## DATA TO PROCESS
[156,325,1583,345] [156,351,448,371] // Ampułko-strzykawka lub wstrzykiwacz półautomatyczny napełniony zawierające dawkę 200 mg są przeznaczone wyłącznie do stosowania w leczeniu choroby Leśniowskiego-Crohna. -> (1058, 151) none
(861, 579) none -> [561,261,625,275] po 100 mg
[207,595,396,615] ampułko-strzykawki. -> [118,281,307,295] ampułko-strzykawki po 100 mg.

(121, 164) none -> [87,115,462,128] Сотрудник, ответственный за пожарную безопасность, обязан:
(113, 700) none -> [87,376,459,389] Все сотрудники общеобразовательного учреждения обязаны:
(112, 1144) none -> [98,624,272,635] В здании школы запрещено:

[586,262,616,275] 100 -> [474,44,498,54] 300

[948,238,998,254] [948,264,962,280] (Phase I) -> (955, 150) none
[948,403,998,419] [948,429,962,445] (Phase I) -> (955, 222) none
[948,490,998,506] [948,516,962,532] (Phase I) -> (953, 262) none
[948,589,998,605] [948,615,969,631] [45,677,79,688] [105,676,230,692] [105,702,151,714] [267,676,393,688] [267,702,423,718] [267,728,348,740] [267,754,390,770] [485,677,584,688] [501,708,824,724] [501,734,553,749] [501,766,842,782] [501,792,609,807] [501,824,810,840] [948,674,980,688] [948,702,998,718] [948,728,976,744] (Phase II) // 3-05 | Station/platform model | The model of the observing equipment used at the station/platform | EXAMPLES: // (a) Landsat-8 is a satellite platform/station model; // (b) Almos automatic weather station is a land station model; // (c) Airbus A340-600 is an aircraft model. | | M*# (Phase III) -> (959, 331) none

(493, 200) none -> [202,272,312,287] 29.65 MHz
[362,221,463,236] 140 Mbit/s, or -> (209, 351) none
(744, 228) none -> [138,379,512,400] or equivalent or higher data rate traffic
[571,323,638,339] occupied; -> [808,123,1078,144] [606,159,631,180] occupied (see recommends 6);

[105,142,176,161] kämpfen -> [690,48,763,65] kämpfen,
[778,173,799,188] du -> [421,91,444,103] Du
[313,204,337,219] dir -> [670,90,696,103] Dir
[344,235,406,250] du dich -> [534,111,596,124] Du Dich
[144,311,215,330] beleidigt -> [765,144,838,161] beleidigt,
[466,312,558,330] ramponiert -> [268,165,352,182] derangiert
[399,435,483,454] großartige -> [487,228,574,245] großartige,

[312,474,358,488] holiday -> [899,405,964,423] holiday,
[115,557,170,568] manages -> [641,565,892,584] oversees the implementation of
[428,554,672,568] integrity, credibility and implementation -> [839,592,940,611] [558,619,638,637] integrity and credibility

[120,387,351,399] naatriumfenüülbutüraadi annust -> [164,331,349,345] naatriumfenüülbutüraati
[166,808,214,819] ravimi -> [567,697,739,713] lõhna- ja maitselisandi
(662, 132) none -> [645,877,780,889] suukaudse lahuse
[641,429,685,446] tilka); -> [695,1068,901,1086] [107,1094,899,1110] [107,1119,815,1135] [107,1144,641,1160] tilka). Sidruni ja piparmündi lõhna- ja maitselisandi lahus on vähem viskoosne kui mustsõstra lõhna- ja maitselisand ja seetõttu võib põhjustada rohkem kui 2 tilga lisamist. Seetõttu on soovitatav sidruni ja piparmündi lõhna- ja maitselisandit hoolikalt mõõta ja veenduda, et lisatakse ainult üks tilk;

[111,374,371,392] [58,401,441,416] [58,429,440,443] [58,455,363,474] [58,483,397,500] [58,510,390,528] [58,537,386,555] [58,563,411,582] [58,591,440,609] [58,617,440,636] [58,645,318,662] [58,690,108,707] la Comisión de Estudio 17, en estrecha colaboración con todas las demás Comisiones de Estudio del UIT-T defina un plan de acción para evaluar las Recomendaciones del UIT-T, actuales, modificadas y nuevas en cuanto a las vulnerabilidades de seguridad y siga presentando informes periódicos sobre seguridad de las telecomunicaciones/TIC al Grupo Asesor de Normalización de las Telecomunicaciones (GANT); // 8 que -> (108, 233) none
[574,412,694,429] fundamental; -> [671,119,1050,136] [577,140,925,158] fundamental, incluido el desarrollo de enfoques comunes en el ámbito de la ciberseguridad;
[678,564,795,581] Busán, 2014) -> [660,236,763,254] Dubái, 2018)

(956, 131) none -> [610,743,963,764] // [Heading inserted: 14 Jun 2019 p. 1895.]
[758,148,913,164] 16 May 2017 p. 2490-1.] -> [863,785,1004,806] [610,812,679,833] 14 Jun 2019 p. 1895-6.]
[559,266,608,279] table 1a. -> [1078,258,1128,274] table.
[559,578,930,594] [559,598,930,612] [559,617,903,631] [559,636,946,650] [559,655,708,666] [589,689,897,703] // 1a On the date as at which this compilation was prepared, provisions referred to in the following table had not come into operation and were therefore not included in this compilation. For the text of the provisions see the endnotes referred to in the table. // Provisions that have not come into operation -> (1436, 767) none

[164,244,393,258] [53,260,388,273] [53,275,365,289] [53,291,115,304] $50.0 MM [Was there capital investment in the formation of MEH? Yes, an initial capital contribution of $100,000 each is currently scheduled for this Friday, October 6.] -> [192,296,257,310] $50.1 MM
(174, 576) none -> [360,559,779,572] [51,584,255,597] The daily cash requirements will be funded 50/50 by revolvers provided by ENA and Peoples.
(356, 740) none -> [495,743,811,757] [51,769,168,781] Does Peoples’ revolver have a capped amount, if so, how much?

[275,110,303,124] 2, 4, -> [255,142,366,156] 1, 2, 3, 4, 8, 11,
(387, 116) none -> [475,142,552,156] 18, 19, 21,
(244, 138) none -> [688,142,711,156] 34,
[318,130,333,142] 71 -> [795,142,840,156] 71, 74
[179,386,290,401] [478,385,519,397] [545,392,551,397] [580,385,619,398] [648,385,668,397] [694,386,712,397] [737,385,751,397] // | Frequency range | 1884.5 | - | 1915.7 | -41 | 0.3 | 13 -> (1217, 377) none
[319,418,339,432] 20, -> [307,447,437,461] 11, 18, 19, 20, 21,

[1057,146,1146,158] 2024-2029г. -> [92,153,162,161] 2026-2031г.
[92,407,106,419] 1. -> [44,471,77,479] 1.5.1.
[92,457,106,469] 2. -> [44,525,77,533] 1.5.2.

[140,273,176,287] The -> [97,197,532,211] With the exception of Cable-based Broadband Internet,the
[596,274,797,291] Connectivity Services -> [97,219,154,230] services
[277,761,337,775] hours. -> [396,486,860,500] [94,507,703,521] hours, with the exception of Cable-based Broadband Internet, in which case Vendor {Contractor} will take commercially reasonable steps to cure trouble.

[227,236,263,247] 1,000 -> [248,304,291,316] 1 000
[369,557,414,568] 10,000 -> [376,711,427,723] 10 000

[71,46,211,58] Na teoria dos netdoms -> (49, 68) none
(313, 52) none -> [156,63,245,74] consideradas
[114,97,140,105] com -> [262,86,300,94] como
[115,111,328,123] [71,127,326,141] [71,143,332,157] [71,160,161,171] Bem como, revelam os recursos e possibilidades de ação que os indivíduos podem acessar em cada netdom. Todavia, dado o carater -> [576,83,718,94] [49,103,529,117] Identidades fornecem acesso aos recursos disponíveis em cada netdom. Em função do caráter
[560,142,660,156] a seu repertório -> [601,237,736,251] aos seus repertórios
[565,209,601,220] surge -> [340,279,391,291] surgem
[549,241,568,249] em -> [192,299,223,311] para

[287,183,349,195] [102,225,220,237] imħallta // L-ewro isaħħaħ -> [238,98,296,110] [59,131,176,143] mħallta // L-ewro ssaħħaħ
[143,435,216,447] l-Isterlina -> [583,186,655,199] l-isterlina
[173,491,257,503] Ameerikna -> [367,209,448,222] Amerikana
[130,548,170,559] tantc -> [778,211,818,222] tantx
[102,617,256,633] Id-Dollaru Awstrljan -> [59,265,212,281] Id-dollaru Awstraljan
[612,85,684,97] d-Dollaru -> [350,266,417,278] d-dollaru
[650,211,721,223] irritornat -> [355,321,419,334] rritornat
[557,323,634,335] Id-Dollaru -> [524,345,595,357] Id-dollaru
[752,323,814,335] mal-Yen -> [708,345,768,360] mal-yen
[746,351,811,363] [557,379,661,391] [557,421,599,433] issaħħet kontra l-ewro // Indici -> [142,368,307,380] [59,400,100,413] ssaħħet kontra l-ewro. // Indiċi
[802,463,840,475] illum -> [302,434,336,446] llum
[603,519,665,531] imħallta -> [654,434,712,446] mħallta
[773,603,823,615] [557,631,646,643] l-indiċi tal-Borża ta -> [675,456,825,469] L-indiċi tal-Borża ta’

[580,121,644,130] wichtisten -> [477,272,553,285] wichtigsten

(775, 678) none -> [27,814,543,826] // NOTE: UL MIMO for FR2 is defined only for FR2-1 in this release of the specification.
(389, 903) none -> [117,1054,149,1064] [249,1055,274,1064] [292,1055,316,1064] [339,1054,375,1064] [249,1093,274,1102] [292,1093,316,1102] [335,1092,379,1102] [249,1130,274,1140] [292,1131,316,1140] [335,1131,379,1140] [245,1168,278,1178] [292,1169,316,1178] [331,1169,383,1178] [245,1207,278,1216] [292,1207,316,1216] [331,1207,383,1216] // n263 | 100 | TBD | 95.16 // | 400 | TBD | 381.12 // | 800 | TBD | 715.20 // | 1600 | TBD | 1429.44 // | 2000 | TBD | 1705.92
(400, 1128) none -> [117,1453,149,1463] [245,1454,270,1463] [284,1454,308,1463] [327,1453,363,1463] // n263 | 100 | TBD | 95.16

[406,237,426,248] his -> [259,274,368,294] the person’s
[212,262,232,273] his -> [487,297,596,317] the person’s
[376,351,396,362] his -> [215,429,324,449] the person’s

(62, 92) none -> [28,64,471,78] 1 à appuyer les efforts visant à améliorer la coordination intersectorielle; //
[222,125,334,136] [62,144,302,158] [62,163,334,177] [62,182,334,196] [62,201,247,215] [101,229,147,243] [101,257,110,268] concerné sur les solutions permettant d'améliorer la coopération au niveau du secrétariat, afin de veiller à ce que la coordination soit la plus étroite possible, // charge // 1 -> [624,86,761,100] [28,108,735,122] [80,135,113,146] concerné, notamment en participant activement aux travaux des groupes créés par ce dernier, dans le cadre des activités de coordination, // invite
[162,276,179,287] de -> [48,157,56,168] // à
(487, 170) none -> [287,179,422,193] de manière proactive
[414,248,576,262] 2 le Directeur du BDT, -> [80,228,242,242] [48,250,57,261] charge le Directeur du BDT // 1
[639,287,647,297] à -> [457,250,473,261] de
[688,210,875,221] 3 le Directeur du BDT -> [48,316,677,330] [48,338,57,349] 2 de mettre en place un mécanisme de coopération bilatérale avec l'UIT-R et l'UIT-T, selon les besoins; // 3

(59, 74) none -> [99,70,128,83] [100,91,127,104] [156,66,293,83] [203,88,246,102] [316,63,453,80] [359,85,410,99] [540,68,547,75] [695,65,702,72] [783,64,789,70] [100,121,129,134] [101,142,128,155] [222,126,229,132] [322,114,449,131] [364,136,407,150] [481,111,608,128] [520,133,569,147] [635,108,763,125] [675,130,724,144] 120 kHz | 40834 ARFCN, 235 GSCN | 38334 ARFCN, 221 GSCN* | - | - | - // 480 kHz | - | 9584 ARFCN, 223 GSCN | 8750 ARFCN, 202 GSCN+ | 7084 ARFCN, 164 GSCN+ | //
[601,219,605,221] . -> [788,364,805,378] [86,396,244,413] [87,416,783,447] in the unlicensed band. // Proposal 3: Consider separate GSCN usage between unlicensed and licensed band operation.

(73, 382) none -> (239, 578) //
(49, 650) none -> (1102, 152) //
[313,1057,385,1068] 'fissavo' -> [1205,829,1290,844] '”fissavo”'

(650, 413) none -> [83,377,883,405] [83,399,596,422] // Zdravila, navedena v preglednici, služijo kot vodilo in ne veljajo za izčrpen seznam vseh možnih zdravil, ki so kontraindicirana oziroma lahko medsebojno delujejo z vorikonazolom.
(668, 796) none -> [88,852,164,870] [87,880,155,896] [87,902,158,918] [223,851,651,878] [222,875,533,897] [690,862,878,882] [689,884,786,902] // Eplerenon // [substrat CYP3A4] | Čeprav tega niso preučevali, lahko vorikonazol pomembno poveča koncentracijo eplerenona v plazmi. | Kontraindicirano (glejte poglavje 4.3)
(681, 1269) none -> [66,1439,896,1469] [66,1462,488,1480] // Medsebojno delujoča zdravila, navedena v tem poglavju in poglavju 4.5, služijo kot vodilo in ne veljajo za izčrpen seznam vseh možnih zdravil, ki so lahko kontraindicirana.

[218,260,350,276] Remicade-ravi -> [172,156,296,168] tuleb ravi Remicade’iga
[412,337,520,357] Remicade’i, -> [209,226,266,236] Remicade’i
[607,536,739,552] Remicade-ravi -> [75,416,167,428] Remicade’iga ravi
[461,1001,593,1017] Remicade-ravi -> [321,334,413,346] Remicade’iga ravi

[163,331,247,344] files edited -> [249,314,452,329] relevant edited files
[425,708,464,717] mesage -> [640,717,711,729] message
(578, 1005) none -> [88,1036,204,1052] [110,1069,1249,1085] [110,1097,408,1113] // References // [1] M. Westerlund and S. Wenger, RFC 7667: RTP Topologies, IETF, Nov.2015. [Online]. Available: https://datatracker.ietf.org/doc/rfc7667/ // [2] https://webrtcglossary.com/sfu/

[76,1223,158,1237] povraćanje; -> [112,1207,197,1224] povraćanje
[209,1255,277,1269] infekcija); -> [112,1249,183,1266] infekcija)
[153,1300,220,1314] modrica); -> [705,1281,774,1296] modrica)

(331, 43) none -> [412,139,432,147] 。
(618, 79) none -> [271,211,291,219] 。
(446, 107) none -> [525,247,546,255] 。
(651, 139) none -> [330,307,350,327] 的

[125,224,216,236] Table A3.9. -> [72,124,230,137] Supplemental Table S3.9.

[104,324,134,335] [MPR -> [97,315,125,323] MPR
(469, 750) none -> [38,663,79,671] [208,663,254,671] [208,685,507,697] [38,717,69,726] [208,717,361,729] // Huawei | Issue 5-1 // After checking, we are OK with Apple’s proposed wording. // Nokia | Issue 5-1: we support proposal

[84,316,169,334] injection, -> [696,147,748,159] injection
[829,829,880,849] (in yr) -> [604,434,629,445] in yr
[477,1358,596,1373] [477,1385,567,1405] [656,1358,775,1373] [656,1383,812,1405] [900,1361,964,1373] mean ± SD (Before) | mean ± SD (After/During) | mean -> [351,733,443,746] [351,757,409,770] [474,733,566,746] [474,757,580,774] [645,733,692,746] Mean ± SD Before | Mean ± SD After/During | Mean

## HOW TO COMPLETE THIS TASK
Could you copy every line in the records that holds "Dollaru"?

## RESULT
[102,617,256,633] Id-Dollaru Awstrljan -> [59,265,212,281] Id-dollaru Awstraljan
[612,85,684,97] d-Dollaru -> [350,266,417,278] d-dollaru
[557,323,634,335] Id-Dollaru -> [524,345,595,357] Id-dollaru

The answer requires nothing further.